[[ Input data, beginning ]]
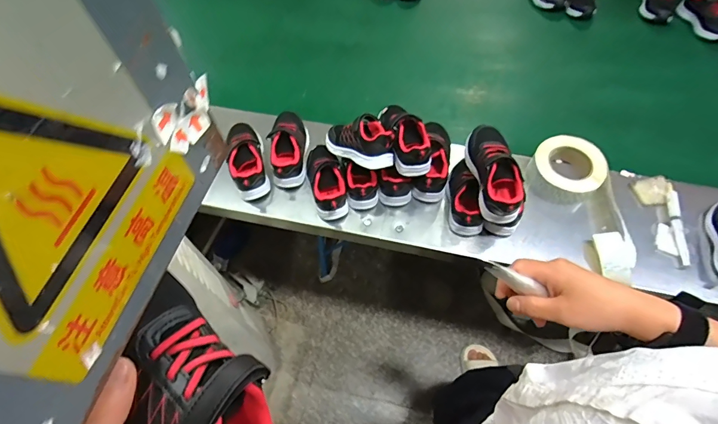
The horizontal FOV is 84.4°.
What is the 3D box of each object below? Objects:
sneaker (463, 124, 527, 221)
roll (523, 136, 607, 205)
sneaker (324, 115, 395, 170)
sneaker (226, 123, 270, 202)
[{"bbox_3d":[0.221,-0.071,0.646,0.061,0.072,0.168,-7,61,-3],"label":"sneaker"},{"bbox_3d":[0.385,-0.081,0.733,0.117,0.058,0.120,0,61,1],"label":"roll"},{"bbox_3d":[0.004,-0.130,0.692,0.142,0.081,0.060,30,23,34],"label":"sneaker"},{"bbox_3d":[-0.214,-0.110,0.763,0.066,0.066,0.170,-12,62,-6],"label":"sneaker"}]

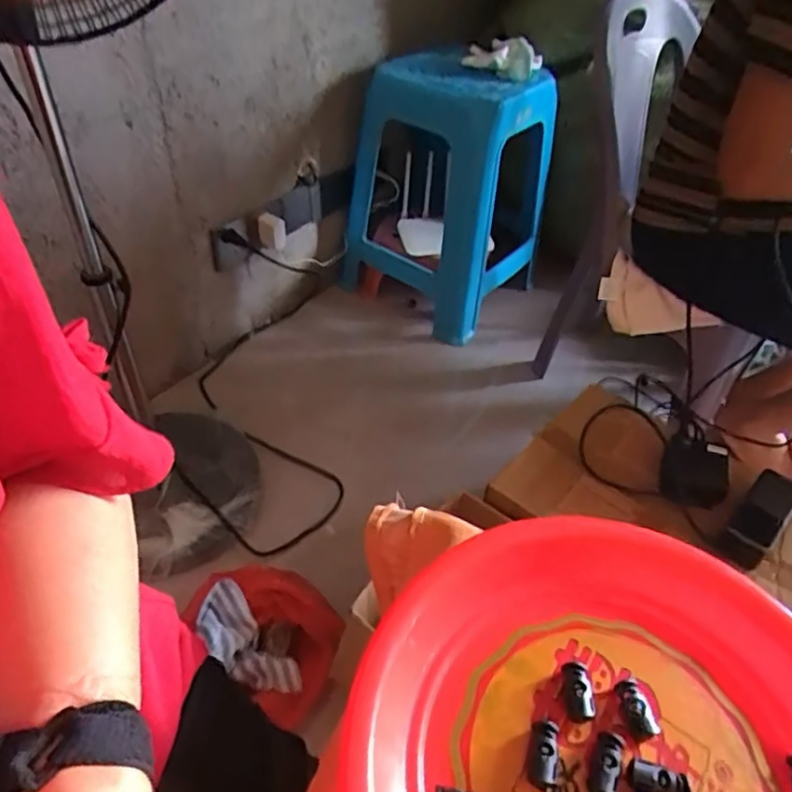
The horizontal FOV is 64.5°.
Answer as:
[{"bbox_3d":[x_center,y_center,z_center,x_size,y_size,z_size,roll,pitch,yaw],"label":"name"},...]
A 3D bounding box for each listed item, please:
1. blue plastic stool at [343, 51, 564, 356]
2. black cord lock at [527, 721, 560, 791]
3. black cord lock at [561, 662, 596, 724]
[[ Input data, end ]]
**Problem to work on:** Quote only the lines from the line containing "1. blue plastic stool at [343, 51, 564, 356]" through the end of the listing, please, keeping both the first and the last line.

**Solution to the exercise:**
1. blue plastic stool at [343, 51, 564, 356]
2. black cord lock at [527, 721, 560, 791]
3. black cord lock at [561, 662, 596, 724]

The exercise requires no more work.